- _TASK INSTRUCTIONS_
Repeat the data word for word, excluding every picture.

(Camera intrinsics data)

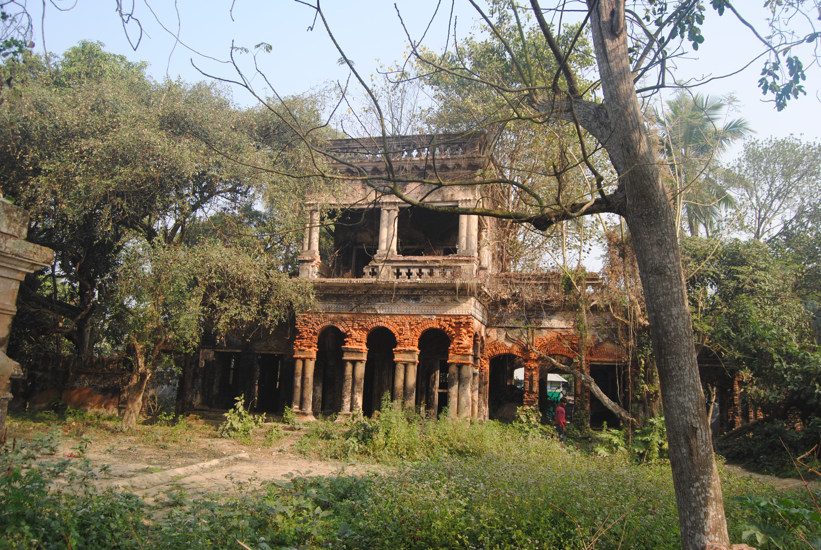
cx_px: 410
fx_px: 616
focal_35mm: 27
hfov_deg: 67.3
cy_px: 275
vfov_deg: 48.0
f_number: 6.3
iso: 100
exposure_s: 1/160
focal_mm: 18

- _RESULT OF THIS EXERCISE_
cx_px: 410
fx_px: 616
focal_35mm: 27
hfov_deg: 67.3
cy_px: 275
vfov_deg: 48.0
f_number: 6.3
iso: 100
exposure_s: 1/160
focal_mm: 18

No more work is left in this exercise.